EXCERPT PROVIDED:
******

  • In 2004, the CDC exposed 80 personnel to live anthrax samples instead of dead ones. And a facility in the US discovered old vials of smallpox virus specimens in insecure storage. (Source)
  • In 2014, a scientist at the University of Wisconsin-Madison created a more transmissible version of a flu virus in a BSL-2 lab. (Source)
  • In 2001, Australian researchers accidentally created a strain of mousepox that killed 100% of mice. They only meant to reduce invasive mice population. (Source)
• Case studies of cybersecurity risks affecting biosecurity
  • Around 2016, a Canadian researcher reassembled the horsepox virus by buying DNA samples from commercial companies. (Source)
  • Laboratory equipment can be damaged via hacking. One group did this by encoding 'malware' in DNA. The DNA was then read by digital equipment like genetic sequencers. (Source)
  • Sensitive data breaches can expose individuals' health vulnerabilities. Ex: 50% of Canadians had their health data exposed when a medical diagnostics company was hacked. (Source)
  • In 2016, ransomware infected a chain of hospitals, leading 10 hospitals and 250 outpatient centres to shut down. (Source)

******

PROVIDED INFORMATION:
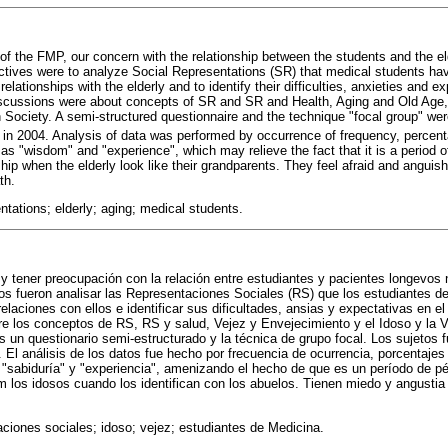
f the FMP, our concern with the relationship between the students and the el
ectives were to analyze Social Representations (SR) that medical students have
relationships with the elderly and to identify their difficulties, anxieties and 
iscussions were about concepts of SR and SR and Health, Aging and Old Age, 
an Society. A semi-structured questionnaire and the technique "focal group" w
, in 2004. Analysis of data was performed by occurrence of frequency, percen
s "wisdom" and "experience", which may relieve the fact that it is a period of
ip when the elderly look like their grandparents. They feel afraid and anguish
th.
tations; elderly; aging; medical students.
y tener preocupación con la relación entre estudiantes y pacientes longevos 
os fueron analisar las Representaciones Sociales (RS) que los estudiantes de
 relaciones con ellos e identificar sus dificultades, ansias y expectativas en 
e los conceptos de RS, RS y salud, Vejez y Envejecimiento y el Idoso y la 
os un questionario semi-estructurado y la técnica de grupo focal. Los sujetos 
 El análisis de los datos fue hecho por frecuencia de ocurrencia, porcentajes 
sabiduría" y "experiencia", amenizando el hecho de que es un período de pér
m los idosos cuando los identifican con los abuelos. Tienen miedo y angustia 
aciones sociales; idoso; vejez; estudiantes de Medicina.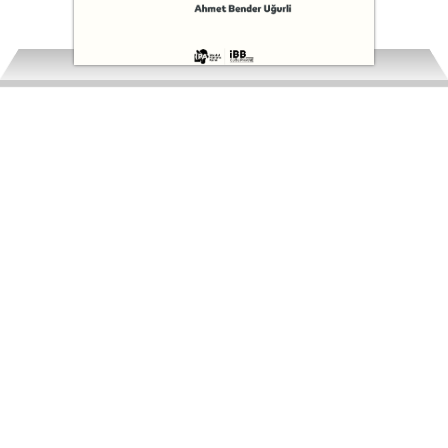
Haliç: Bir İhtilaf Sahnesi (1984-1994)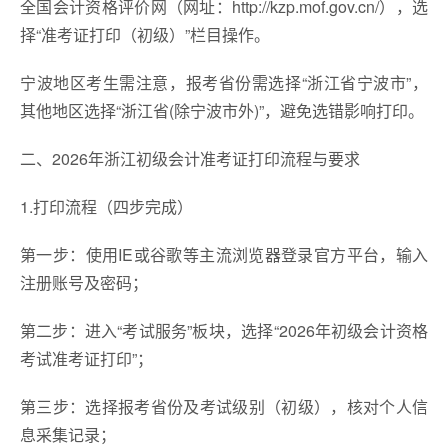
全国会计资格评价网（网址：http://kzp.mof.gov.cn/），选
择“准考证打印（初级）”栏目操作。
宁波地区考生需注意，报考省份需选择“浙江省宁波市”，
其他地区选择“浙江省(除宁波市外)”，避免选错影响打印。
二、2026年浙江初级会计准考证打印流程与要求
1.打印流程（四步完成）
第一步：使用IE或谷歌等主流浏览器登录官方平台，输入
注册账号及密码；
第二步：进入“考试服务”板块，选择“2026年初级会计资格
考试准考证打印”；
第三步：选择报考省份及考试级别（初级），核对个人信
息采集记录；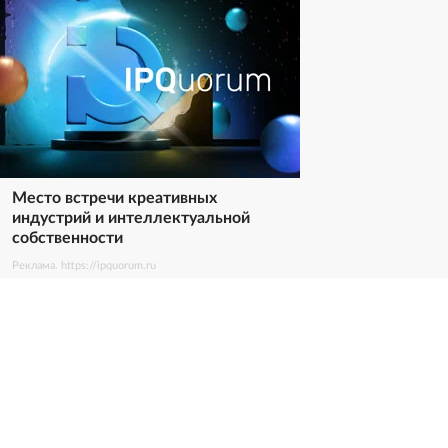
Место встречи креативных
индустрий и интеллектуальной
собственности
Реклама. https://ipquorum.ru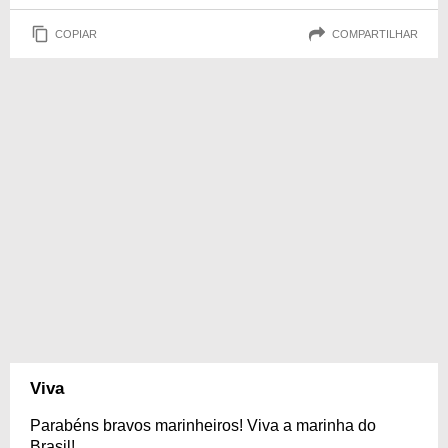
COPIAR
COMPARTILHAR
Viva
Parabéns bravos marinheiros! Viva a marinha do
Brasil!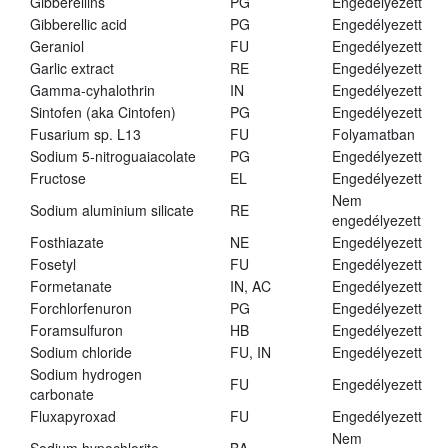
Gibberellins
PG
Engedélyezett
Gibberellic acid
PG
Engedélyezett
Geraniol
FU
Engedélyezett
Garlic extract
RE
Engedélyezett
Gamma-cyhalothrin
IN
Engedélyezett
Sintofen (aka Cintofen)
PG
Engedélyezett
Fusarium sp. L13
FU
Folyamatban
Sodium 5-nitroguaiacolate
PG
Engedélyezett
Fructose
EL
Engedélyezett
Nem
Sodium aluminium silicate
RE
engedélyezett
Fosthiazate
NE
Engedélyezett
Fosetyl
FU
Engedélyezett
Formetanate
IN, AC
Engedélyezett
Forchlorfenuron
PG
Engedélyezett
Foramsulfuron
HB
Engedélyezett
Sodium chloride
FU, IN
Engedélyezett
Sodium hydrogen
FU
Engedélyezett
carbonate
Fluxapyroxad
FU
Engedélyezett
Nem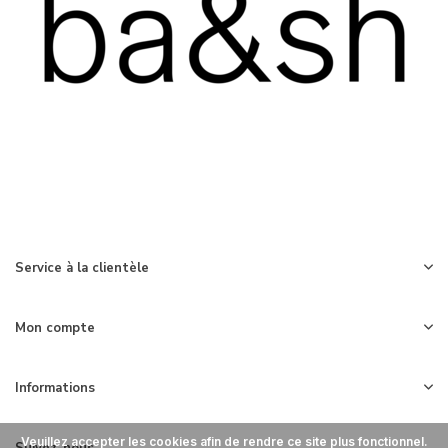
Service à la clientèle
Mon compte
Informations
Veuillez accepter les cookies afin de rendre ce site plus fonctionnel.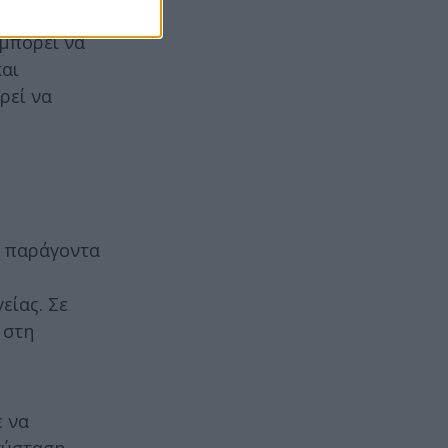
βακτήρια
 μπορεί να
και
ρεί να
ό παράγοντα
είας. Σε
 στη
ε να
 σύσταση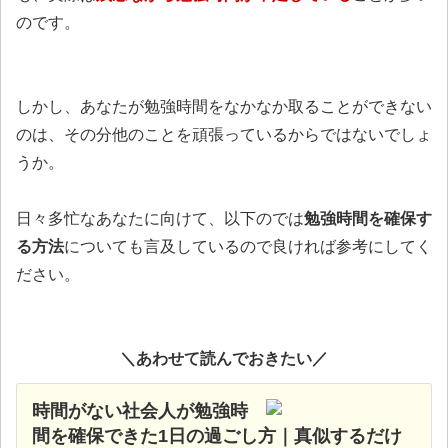
のです。
しかし、あなたが勉強時間をなかなか取ることができない
のは、その分他のことを頑張っているからではないでしょ
うか。
日々多忙なあなたに向けて、以下のでは
勉強時間を確保す
る方法
についても言及しているので良ければ参考にしてく
ださい。
＼あわせて読んでおきたい／
時間がない社会人が勉強時
間を確保できた1日の過ごし方｜真似するだけ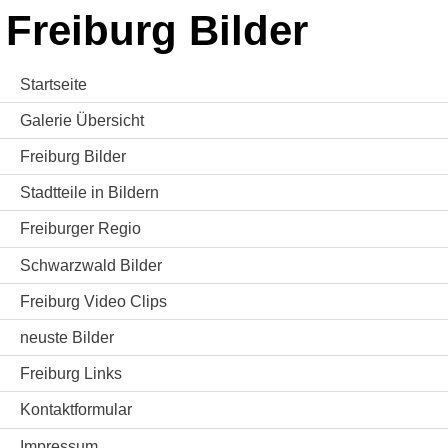
Freiburg Bilder
Startseite
Galerie Übersicht
Freiburg Bilder
Stadtteile in Bildern
Freiburger Regio
Schwarzwald Bilder
Freiburg Video Clips
neuste Bilder
Freiburg Links
Kontaktformular
Impressum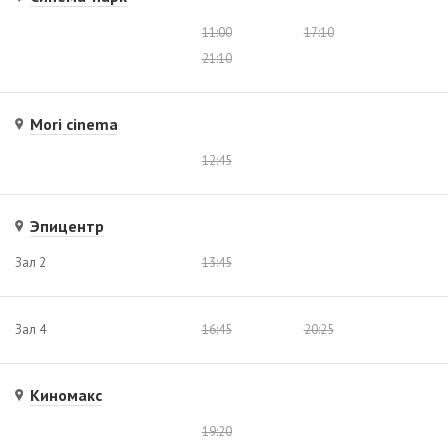
11:00
17:10
21:10
Mori cinema
12:45
Эпицентр
Зал 2
13:45
Зал 4
16:45
20:25
Киномакс
19:20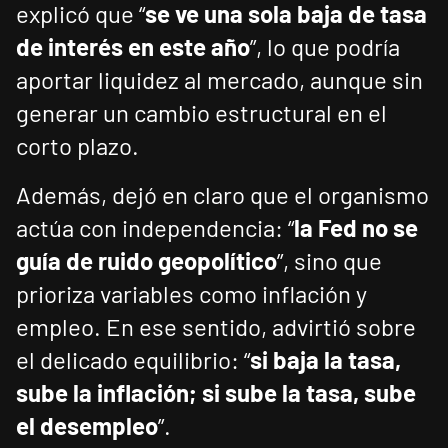
explicó que “
se ve una sola baja de tasa
de interés en este año
”, lo que podría
aportar liquidez al mercado, aunque sin
generar un cambio estructural en el
corto plazo.
Además, dejó en claro que el organismo
actúa con independencia: “
la Fed no se
guía de ruido geopolítico
”, sino que
prioriza variables como inflación y
empleo. En ese sentido, advirtió sobre
el delicado equilibrio: “
si baja la tasa,
sube la inflación; si sube la tasa, sube
el desempleo
”.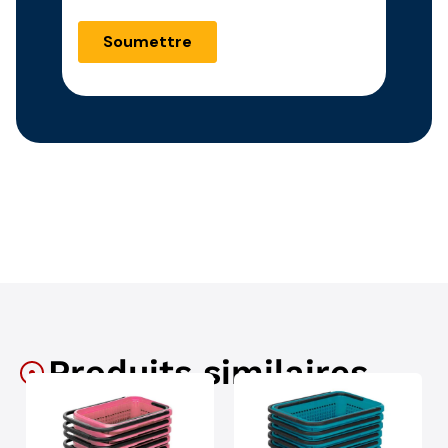
Produits similaires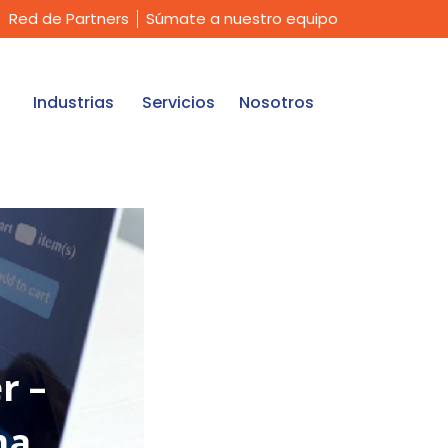
Red de Partners
Súmate a nuestro equipo
Industrias
Servicios
Nosotros
r –
ma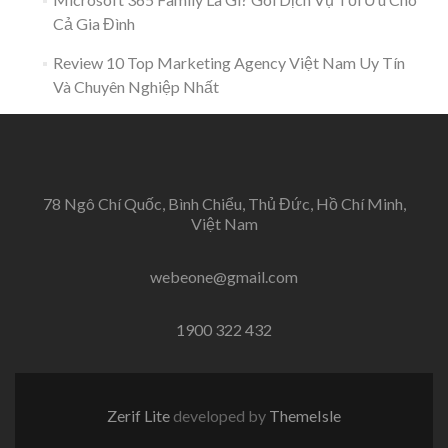
Cả Gia Đình
Review 10 Top Marketing Agency Việt Nam Uy Tín
Và Chuyên Nghiệp Nhất
78 Ngô Chí Quốc, Bình Chiểu, Thủ Đức, Hồ Chí Minh,
Việt Nam
webeone@gmail.com
1900 322 432
Zerif Lite
developed by
ThemeIsle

******

WHAT YOU SHOULD DO:
Can you answer these from the biosecurity case studies?
1. How many personnel did the CDC expose to live anthrax samples in 2004?
2. How did the Canadian researcher reassemble the horsepox virus around 2016?
3. How many hospitals and outpatient centres shut down after the 2016 ransomware infection?
The data has no connection to the text.

SOLUTION:
1. 80 personnel.
2. By buying DNA samples from commercial companies.
3. 10 hospitals and 250 outpatient centres.